**RECORDS SUPPLIED**
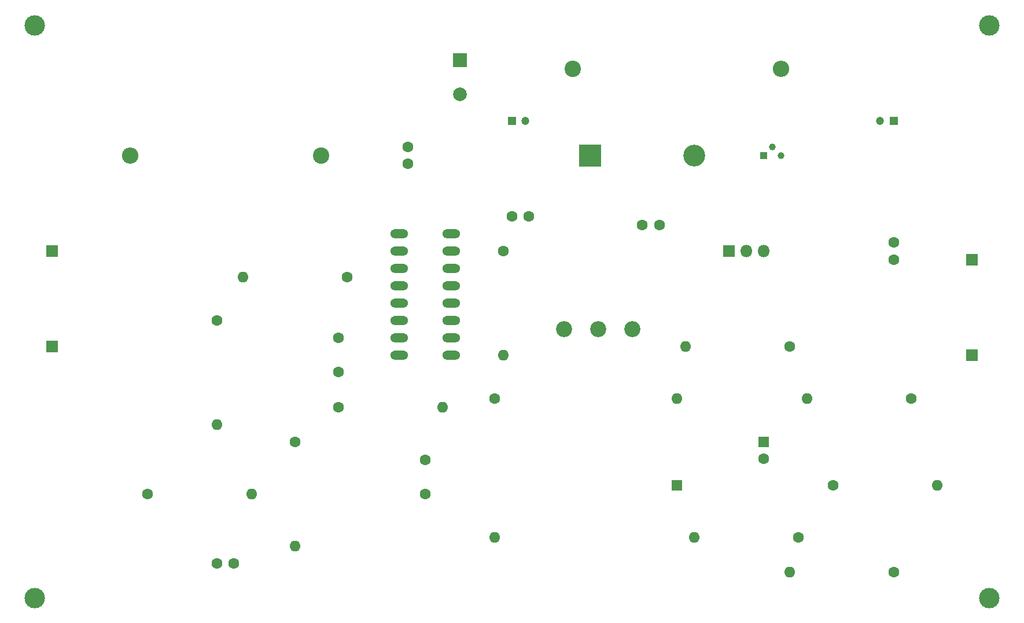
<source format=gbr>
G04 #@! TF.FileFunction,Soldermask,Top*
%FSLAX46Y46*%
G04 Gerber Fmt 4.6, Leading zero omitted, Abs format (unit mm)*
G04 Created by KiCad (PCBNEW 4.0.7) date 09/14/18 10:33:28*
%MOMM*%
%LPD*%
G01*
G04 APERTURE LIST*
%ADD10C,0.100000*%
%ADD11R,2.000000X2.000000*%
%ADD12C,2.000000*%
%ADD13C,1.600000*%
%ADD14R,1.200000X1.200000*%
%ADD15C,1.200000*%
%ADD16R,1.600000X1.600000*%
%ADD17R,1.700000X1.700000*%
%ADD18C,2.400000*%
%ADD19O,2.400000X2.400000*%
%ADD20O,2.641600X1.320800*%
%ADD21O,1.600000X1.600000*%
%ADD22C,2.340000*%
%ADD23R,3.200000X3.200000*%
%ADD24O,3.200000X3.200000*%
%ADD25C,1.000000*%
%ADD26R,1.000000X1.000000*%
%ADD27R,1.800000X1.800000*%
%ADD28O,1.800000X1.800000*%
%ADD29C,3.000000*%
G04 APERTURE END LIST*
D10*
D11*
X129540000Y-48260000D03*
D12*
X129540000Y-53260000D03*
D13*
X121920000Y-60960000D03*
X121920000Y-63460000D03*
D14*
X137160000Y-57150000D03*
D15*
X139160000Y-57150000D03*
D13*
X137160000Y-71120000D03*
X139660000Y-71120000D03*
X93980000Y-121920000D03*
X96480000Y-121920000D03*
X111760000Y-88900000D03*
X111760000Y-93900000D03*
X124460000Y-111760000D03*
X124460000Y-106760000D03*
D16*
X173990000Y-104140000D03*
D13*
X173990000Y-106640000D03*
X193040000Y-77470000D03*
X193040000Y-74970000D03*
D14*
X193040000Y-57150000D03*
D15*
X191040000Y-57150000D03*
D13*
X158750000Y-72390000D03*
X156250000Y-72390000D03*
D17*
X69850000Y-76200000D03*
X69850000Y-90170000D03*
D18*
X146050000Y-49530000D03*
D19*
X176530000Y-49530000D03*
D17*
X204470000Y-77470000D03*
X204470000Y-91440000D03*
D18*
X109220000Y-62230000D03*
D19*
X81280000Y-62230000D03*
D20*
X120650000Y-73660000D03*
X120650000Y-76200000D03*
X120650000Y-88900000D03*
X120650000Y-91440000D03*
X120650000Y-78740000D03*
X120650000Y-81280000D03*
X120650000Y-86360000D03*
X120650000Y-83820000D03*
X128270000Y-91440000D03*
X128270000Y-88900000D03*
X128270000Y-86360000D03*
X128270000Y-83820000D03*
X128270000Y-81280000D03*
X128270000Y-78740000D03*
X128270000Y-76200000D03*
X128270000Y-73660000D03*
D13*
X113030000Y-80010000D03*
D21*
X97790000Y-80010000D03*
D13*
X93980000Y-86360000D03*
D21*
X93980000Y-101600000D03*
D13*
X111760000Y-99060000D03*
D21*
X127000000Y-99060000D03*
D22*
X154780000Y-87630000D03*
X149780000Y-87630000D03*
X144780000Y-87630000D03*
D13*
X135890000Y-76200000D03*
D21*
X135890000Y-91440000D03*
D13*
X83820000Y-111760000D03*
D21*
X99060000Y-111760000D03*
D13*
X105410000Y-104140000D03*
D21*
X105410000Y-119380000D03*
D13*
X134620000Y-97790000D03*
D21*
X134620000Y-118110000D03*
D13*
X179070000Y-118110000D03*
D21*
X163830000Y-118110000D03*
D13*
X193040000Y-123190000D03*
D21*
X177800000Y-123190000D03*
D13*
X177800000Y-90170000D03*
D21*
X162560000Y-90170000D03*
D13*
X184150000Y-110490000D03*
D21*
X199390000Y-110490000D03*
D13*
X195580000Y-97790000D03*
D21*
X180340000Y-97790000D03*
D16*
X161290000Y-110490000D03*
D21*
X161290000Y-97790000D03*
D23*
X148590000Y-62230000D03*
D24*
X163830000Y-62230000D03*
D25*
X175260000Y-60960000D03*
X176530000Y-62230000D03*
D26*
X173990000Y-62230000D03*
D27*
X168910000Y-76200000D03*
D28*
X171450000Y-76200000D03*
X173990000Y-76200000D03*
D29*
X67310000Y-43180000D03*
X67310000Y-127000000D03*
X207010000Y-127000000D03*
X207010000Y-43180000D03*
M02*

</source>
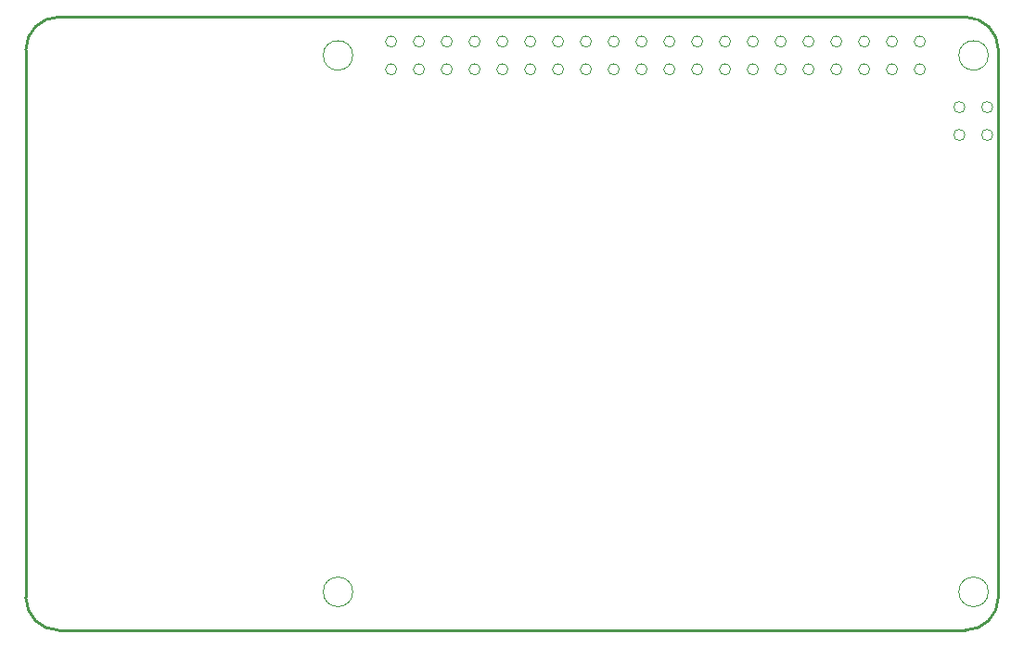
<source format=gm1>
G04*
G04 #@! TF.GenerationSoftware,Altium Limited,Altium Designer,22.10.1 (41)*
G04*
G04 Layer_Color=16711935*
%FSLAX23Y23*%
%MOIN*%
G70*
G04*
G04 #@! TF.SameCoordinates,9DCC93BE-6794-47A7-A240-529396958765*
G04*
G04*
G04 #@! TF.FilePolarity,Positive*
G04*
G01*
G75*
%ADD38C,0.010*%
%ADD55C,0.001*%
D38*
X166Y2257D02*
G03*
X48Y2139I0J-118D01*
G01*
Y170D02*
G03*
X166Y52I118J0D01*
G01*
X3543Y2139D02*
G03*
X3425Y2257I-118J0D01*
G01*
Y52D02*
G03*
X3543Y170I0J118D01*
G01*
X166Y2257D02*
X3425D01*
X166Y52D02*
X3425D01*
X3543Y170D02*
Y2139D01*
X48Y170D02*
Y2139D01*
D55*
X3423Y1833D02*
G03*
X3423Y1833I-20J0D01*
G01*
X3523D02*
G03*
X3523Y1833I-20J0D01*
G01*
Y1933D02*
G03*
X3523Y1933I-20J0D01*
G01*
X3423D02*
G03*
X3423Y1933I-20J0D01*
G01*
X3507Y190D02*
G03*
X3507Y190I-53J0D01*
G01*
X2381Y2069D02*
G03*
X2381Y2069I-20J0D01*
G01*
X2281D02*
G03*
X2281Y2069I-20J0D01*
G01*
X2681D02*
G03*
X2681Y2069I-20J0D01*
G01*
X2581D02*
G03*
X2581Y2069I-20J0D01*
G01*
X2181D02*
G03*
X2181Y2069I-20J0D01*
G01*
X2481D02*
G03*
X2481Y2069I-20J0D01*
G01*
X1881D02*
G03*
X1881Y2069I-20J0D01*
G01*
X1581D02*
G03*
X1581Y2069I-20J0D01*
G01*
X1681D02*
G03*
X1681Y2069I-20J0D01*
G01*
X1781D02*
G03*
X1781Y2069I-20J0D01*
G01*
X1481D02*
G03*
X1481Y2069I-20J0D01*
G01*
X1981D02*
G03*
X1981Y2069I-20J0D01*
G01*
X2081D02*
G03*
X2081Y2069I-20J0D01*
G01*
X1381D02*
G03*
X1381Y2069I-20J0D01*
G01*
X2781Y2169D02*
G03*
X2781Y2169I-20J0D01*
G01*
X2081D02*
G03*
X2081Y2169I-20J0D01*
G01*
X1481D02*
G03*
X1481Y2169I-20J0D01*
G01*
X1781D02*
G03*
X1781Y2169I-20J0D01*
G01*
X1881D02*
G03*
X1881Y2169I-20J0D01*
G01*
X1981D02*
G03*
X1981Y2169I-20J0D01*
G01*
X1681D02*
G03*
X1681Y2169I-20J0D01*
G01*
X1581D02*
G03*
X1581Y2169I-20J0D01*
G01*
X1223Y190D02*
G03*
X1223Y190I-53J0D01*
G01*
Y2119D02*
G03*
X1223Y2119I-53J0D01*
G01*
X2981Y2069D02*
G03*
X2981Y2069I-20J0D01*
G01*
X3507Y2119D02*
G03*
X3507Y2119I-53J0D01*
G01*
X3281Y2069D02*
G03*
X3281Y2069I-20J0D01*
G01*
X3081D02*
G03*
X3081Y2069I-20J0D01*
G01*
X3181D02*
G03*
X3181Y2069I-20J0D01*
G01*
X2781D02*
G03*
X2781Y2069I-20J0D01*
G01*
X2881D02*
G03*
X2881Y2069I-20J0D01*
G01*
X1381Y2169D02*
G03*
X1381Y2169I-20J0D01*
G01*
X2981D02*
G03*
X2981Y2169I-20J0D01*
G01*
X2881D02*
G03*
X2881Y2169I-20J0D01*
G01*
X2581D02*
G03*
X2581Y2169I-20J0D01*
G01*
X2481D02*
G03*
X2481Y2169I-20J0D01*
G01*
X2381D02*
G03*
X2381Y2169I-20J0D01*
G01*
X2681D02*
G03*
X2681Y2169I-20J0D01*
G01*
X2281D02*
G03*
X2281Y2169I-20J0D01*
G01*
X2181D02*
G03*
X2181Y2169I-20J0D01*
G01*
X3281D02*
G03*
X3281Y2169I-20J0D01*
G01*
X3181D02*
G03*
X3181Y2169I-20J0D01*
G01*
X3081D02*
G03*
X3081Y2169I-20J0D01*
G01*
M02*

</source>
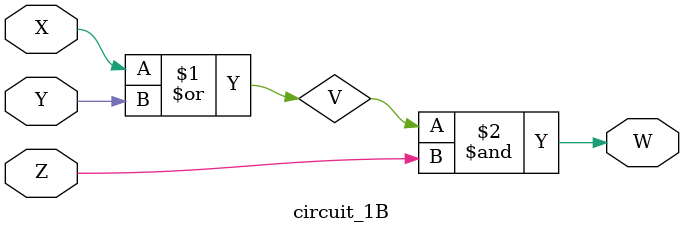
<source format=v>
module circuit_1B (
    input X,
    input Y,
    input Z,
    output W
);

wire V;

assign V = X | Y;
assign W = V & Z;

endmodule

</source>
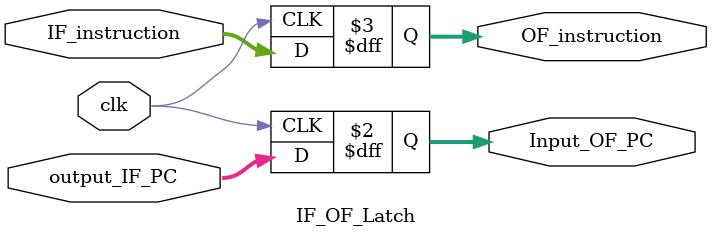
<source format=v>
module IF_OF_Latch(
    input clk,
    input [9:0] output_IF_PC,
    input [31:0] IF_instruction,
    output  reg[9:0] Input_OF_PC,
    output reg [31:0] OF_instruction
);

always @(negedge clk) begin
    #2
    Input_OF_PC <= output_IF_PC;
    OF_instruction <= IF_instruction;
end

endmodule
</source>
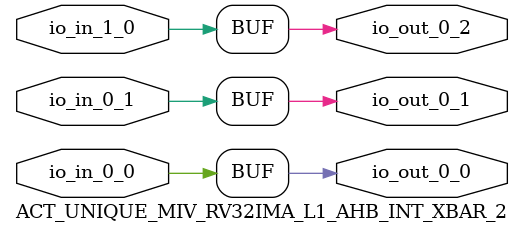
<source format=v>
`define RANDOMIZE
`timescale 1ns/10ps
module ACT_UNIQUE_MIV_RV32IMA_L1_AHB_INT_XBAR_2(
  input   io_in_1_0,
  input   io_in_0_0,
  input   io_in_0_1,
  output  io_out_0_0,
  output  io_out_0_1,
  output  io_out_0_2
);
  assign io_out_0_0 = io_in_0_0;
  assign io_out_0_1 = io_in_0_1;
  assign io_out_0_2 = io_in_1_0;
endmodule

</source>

**ASSIGNED TASK**
Only the lines between the one with "X199390000Y-110490000D03*" and the one with "X1481Y2069I-20J0D01*", those two included, get copied from the material above. Keep it exact and free of pictures.

**SOLUTION TO THE EXERCISE**
X199390000Y-110490000D03*
D13*
X195580000Y-97790000D03*
D21*
X180340000Y-97790000D03*
D16*
X161290000Y-110490000D03*
D21*
X161290000Y-97790000D03*
D23*
X148590000Y-62230000D03*
D24*
X163830000Y-62230000D03*
D25*
X175260000Y-60960000D03*
X176530000Y-62230000D03*
D26*
X173990000Y-62230000D03*
D27*
X168910000Y-76200000D03*
D28*
X171450000Y-76200000D03*
X173990000Y-76200000D03*
D29*
X67310000Y-43180000D03*
X67310000Y-127000000D03*
X207010000Y-127000000D03*
X207010000Y-43180000D03*
M02*

</source>
<source format=gm1>
G04*
G04 #@! TF.GenerationSoftware,Altium Limited,Altium Designer,22.10.1 (41)*
G04*
G04 Layer_Color=16711935*
%FSLAX23Y23*%
%MOIN*%
G70*
G04*
G04 #@! TF.SameCoordinates,9DCC93BE-6794-47A7-A240-529396958765*
G04*
G04*
G04 #@! TF.FilePolarity,Positive*
G04*
G01*
G75*
%ADD38C,0.010*%
%ADD55C,0.001*%
D38*
X166Y2257D02*
G03*
X48Y2139I0J-118D01*
G01*
Y170D02*
G03*
X166Y52I118J0D01*
G01*
X3543Y2139D02*
G03*
X3425Y2257I-118J0D01*
G01*
Y52D02*
G03*
X3543Y170I0J118D01*
G01*
X166Y2257D02*
X3425D01*
X166Y52D02*
X3425D01*
X3543Y170D02*
Y2139D01*
X48Y170D02*
Y2139D01*
D55*
X3423Y1833D02*
G03*
X3423Y1833I-20J0D01*
G01*
X3523D02*
G03*
X3523Y1833I-20J0D01*
G01*
Y1933D02*
G03*
X3523Y1933I-20J0D01*
G01*
X3423D02*
G03*
X3423Y1933I-20J0D01*
G01*
X3507Y190D02*
G03*
X3507Y190I-53J0D01*
G01*
X2381Y2069D02*
G03*
X2381Y2069I-20J0D01*
G01*
X2281D02*
G03*
X2281Y2069I-20J0D01*
G01*
X2681D02*
G03*
X2681Y2069I-20J0D01*
G01*
X2581D02*
G03*
X2581Y2069I-20J0D01*
G01*
X2181D02*
G03*
X2181Y2069I-20J0D01*
G01*
X2481D02*
G03*
X2481Y2069I-20J0D01*
G01*
X1881D02*
G03*
X1881Y2069I-20J0D01*
G01*
X1581D02*
G03*
X1581Y2069I-20J0D01*
G01*
X1681D02*
G03*
X1681Y2069I-20J0D01*
G01*
X1781D02*
G03*
X1781Y2069I-20J0D01*
G01*
X1481D02*
G03*
X1481Y2069I-20J0D01*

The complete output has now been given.